Saints offense looks to gain traction against Cardinals

It’s not a huge surprise that the New Orleans Saints have a chance Sunday at home against the Arizona Cardinals to improve to 3-0 for the first time since they won the Super Bowl four seasons ago.

But what is surprising is that the Saints have that opportunity thanks to a defense that is within striking distance of a top-10 ranking, bailing out an impotent running attack and a red-zone offense that has been inefficient.

Arizona (1-1) will make it difficult for New Orleans to patch up its ground game issues. But the Saints, who are 6-4 the past 10 times they’ve played the Cardinals in the regular season, will be operating under favorable conditions as they try to get other aspects of their offense rolling.

“There is a big sense of urgency around here despite the fact that we are 2-0,” quarterback Drew Brees said this week. “We know if we are going out and scoring 30-plus (points) that we have a great chance to win, and taking care of the football and doing some of the other things we need to do to help our defense.”

The Saints running backs, averaging just 76.5 yards per game and 3.3 yards per carry, will face a Cardinals defense that has held opponents to 58 rushing yards per game, third-best in the league. The Saints’ Mark Ingram has managed just 31 yards on 17 carries and failed to convert fourth-down, short-yardage situations against both Atlanta and Tampa Bay.

Ingram (toe) was held out of team drills all week and was listed as questionable, meaning the Saints could activate undrafted rookie Khiry Robinson to add depth behind Pierre Thomas, Darren Sproles and Travaris Cadet. Robinson led the NFL in the preseason with 228 rushing yards on 49 carries.

Brees, who already has been sacked six times, will line up behind an offensive line that could be without right guard Jahri Evans, a four-time Pro Bowler, for the first time in 122 games. Evans missed practice all week with a hamstring injury and was questionable for Sunday; the Saints could resort to undrafted rookie Tim Lelito in that spot.

But Brees — who has thrown for three touchdowns and three interceptions and averaged 318.5 yards through the air in his first two outings — otherwise has a manageable matchup against a pass defense that’s 21st in the league. That’s good news for a Saints offense that is hoping to sort out uncharacteristic difficulties inside the red zone: The unit’s efficiency is a league-worst 14.3 percent (1 for 7) with a single touchdown, five field goals and one turnover on downs.

“Eventually that will bite us if we don’t get it fixed,” Brees said. “We pride ourselves on being able to sustain drives and convert third downs and obviously punch it in the end zone in the red zone. We have always been tops in the league in that regard.”

The Saints were second in the red zone in 2012, scoring touchdowns on 68.4 percent of their trips. The defense surrendered the most yards in NFL history last year, prompting the firing of defensive coordinator Steve Spagnuolo and the hiring of Rob Ryan.

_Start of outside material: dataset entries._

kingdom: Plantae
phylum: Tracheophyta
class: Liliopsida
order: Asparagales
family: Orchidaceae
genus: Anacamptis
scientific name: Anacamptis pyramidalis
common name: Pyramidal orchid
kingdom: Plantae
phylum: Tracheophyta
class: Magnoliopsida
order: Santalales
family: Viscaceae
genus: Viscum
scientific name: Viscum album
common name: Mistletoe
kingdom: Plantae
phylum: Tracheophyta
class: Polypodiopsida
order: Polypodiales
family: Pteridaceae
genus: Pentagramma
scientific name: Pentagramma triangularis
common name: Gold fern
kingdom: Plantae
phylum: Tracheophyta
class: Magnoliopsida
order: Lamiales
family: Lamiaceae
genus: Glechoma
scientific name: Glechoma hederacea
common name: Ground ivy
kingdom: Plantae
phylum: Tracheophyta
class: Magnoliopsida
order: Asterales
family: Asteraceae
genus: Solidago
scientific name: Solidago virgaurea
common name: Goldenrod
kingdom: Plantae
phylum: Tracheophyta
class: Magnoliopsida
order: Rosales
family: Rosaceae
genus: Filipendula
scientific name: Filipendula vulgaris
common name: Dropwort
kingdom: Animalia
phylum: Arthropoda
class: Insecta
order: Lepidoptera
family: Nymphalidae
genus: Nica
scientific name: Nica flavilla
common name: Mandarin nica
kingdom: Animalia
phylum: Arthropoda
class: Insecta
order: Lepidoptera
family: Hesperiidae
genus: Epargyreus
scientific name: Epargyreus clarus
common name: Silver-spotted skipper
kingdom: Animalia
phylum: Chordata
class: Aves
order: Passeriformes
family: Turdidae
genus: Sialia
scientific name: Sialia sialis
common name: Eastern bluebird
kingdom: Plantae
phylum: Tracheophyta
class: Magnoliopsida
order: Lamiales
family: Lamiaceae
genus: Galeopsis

Ryan is no doubt encouraged that his defense has figured prominently in two victories, but it finished Week 2 with three healthy linemen — John Jenkins, Cameron Jordan and Akiem Hicks. The defense, ranked 11th in the NFL, has recovered two fumbles, intercepted two passes and posted four sacks — all reasons why New Orleans has won despite scoring just 39 points in its first two games.

What’s better for the Saints is that the defensive line appears as if it will have more men at its disposal. Defensive ends Glenn Foster (ankle), the undrafted rookie who led the Saints in the preseason with four sacks, and Tyrunn Walker (knee) participated in team drills in a limited capacity this week.

“It definitely works ... to have as many guys as you can working with you,” Hicks said. “You’re just happy to have those guys back and rolling with you.”

The Saints defense will face a Cardinals offense led by quarterback Carson Palmer, who has thrown three touchdowns and two interceptions and averaged 282.5 passing yards.

Palmer’s main target, seven-time Pro Bowl wideout Larry Fitzgerald, has been dealing with a hamstring injury. Also, running back Rashard Mendenhall was working through a toe injury as the Cardinals prepared to test a generous New Orleans run defense that’s allowing 124 rushing yards per game. Both are questionable for Sunday.

The most versatile weapon the Cardinals count on is ex-LSU standout Patrick Peterson, who made the Pro Bowl as a return specialist and cornerback in his first two seasons in the NFL. In last week’s 25-21 victory against Detroit, Peterson had four tackles, a pass break-up, a 17-yard reception, a 17-yard completion and three punt returns, becoming the first defender in the league to catch and complete a pass in the same game since the NFL-AFL merger in 1970.

Saints coach Sean Payton said he will task his Pro Bowl punter, Thomas Morstead, with limiting Peterson’s touches.

“(Morstead) understands distance, hang time and location are critical,” Payton said. “It’s going to be important in this game.”